Dia berharap pandemi Covid-19 dapat berakhir agar situasi kembali normal sehingga anak-anak tidak lagi akrab dengan handphone. Terlebih dengan adanya smartphone menurut Muhammad Iqbal akan membuat anak-anak mencari celah untuk bermain dengan gawai termasuk di jam istirahat sekolah.

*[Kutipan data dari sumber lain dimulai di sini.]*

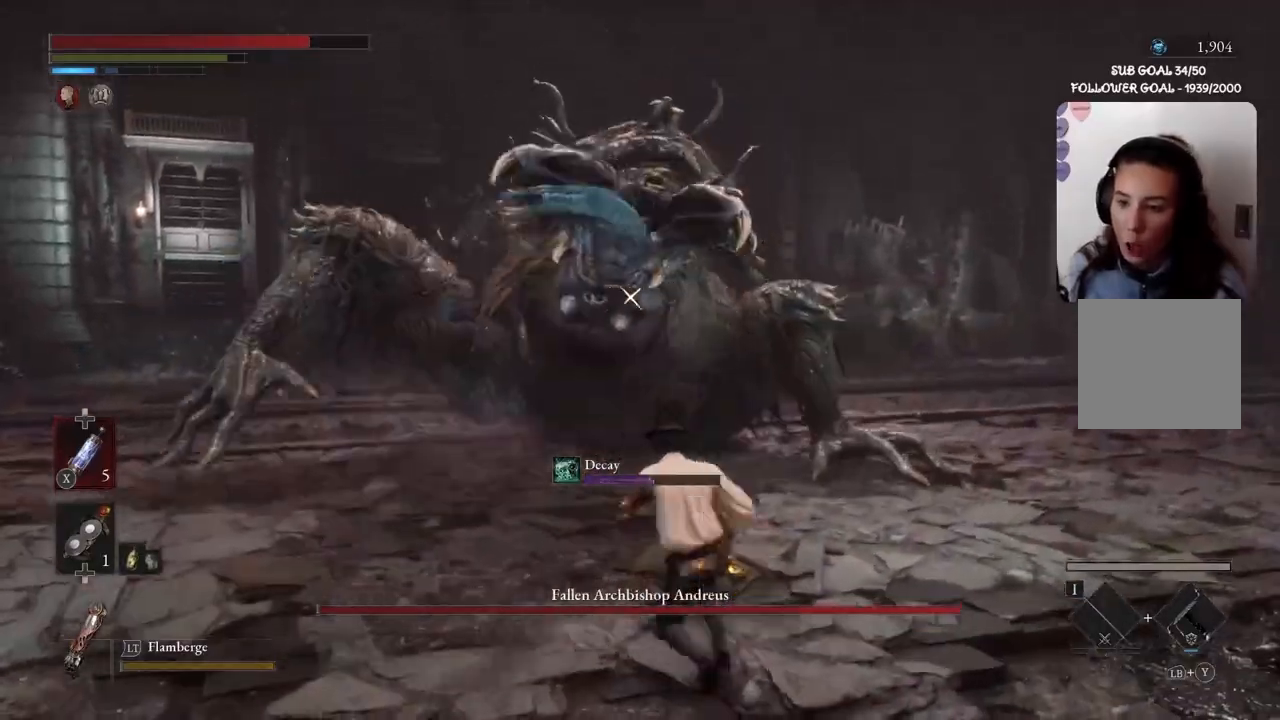
{"buttons": [], "left_stick": "up-right", "right_stick": "center", "events": [[33, "R1", "up"], [100, "R1", "down"], [200, "R1", "up"], [267, "R1", "down"], [334, "R1", "up"], [400, "R1", "down"], [500, "R1", "up"]]}
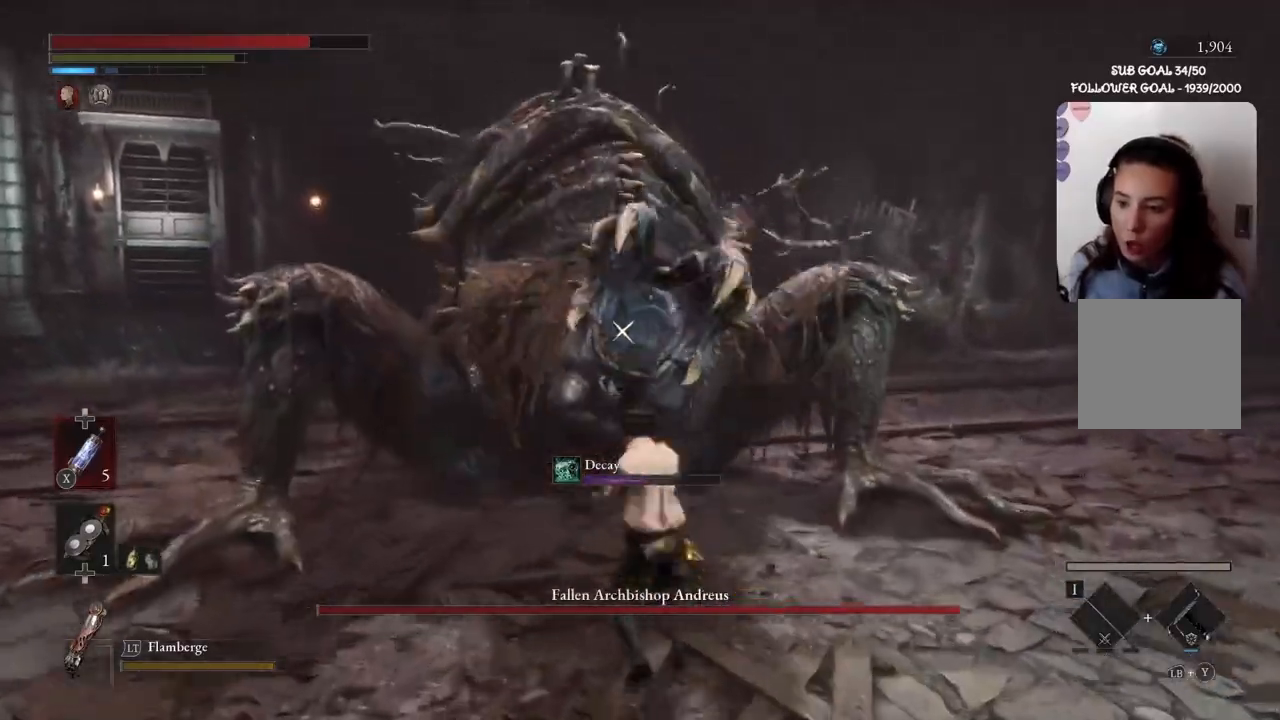
{"buttons": ["R1"], "left_stick": "up-right", "right_stick": "center", "events": [[34, "R1", "down"], [134, "R1", "up"], [201, "R1", "down"], [267, "R1", "up"], [334, "R1", "down"], [401, "R1", "up"], [467, "R1", "down"]]}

“Yang kita lihat di daerah-daerah, setiap habis jam belajar, anak-anak berkumpul di balai-balai desa untuk bermain game, apalagi game online yang di dalamnya ada taruhan. Jadi anak-anak tersebut sudah belajar bermain judi sejak dini. Akibat yang ditimbulkan adalah karena tidak berani minta uang kepada orangtua akhirnya mencuri celengan di masjid, kemudian apa yang bisa dijual termasuk hewan ternak milik orang lain dicuri dan dijual untuk kebutuhan bermain game tersebut,” ungkap Muhammad Iqbal.
Fenomena seperti ini membuat pihak Kemenag Aceh terus mencari solusi untuk menjauhkan anak-anak didik kecanduan game online. Salah satu solusi yang ditempuh, berdasarkan pengalaman Iqbal di Pidie Jaya, yaitu dengan menambah jam belajar Alquran di madrasah hingga sore.
Penambahan jam belajar tersebut, menurut Iqbal bertujuan agar anak didik menjadi kelelahan dan dapat tertidur pulas di waktu malam serta tidak terpengaruh lagi dengan game online di handphone.
“Jadi waktu bermain game sudah terkuras di lembaga pendidikan kalau sudah di luar jam sekolah, itu sudah susah untuk mengontrol anak-anak. Ini merupakan upaya yang kita lakukan untuk menghindari pengaruh buruk game online dan handphone bagi anak-anak,” ungkap Muhammad Iqbal.
Hal lain yang akan dilakukan oleh Kanwil Kemenag Aceh adalah mengarahkan anak-anak didik untuk memanfaatkan Android secara positif. Caranya adalah mengajak anak-anak untuk membuat animasi-animasi berkonten pesan-pesan keagamaan.